▸ **Estratto**:
╔══
La rivalità esplosa con Cimnago, la fusione con Carimate e la successiva indipendenza, l’immigrazione dei contadini veneti, la tradizione dei chiodi, il barone che diventò sindaco, il parroco morto poche ore dopo aver inaugurato una chiesa: sono solo alcuni dei tanti racconti che trovi in questo articolo dedicato alla storia (e alle storie) di Novedrate.
Tutto quello che ti serve sapere
I primi sindaci di Novedrate
Il primo sindaco di Novedrate fu il conte Carlo Taverna, nel 1860.
Fu in quell’anno, infatti, che gli italiani furono chiamati per la prima volta alle urne per scegliere i propri rappresentanti politici.
Con parecchi limiti, però: il diritto di voto spettava unicamente a chi sapeva scrivere, leggere e far di conto e versava regolarmente le imposte dovute sui propri possedimenti.
╚══
▸ **Blocco di dati**:
╔══
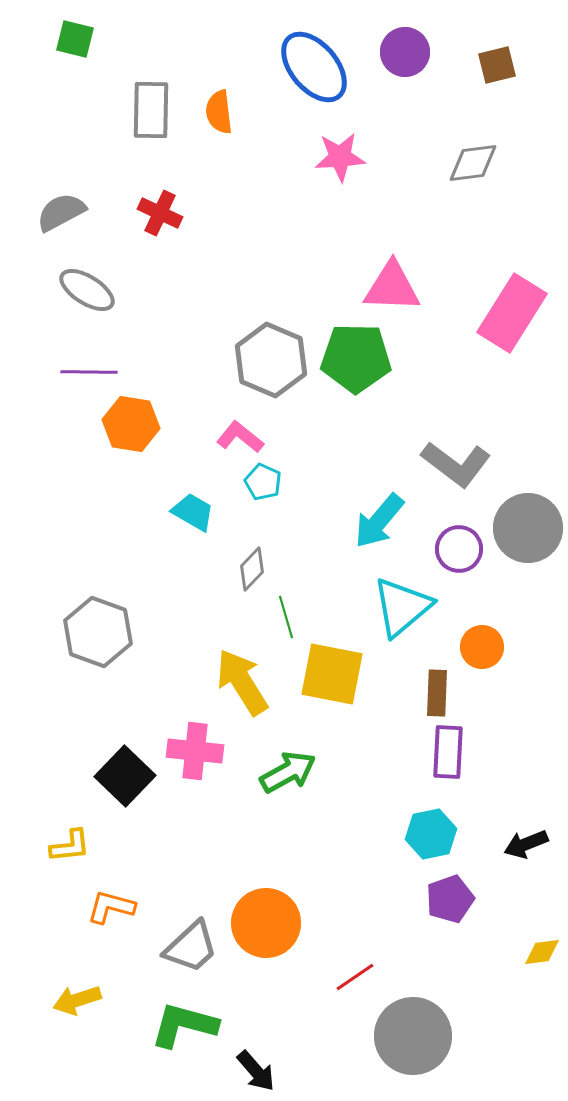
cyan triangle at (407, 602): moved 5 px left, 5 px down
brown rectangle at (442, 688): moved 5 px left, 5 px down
╚══
▸ **Compiti da svolgere**:
A) Elenchi i requisiti che, secondo il brano sulla storia di Novedrate, davano diritto al voto nel 1860.
B) Scriva il seguito del brano sulla storia di Novedrate a partire dall'ultima frase riportata.

▸ **Risultati**:
A)
- Saper scrivere
- Saper leggere
- Saper far di conto
- Versare regolarmente le imposte dovute sui propri possedimenti

B)
Insomma, all’epoca poteva votare più o meno l’1% della popolazione.
Il sindaco, scelto fra i consiglieri comunali, veniva nominato dal re; la sua carica durava tre anni.
Tuttavia a Novedrate già dopo un anno il primo cittadino venne sostituito: al posto del conte Taverna assunse l’incarico l’ingegner Giuseppe Radice.
Non che ci fossero molti altri candidati, a dir la verità, anche a causa del non expedit di papa Pio IX che impediva ai cattolici di partecipare alla vita politica.
Negli anni successivi, altri due Radice ricoprirono il ruolo di sindaco di Novedrate: Carlo, tra il 1890 e il 1899; e Giuseppe Antonio, cioè il “papà” di Villa Luigia (l’elegante dimora che ancora adesso si può ammirare di fronte alla Torretta del Castello Airoldi).
Nel 1905 diventò primo cittadino il marchese Luigi Isimbardi, allora proprietario di quella che attualmente è nota come Villa Casana.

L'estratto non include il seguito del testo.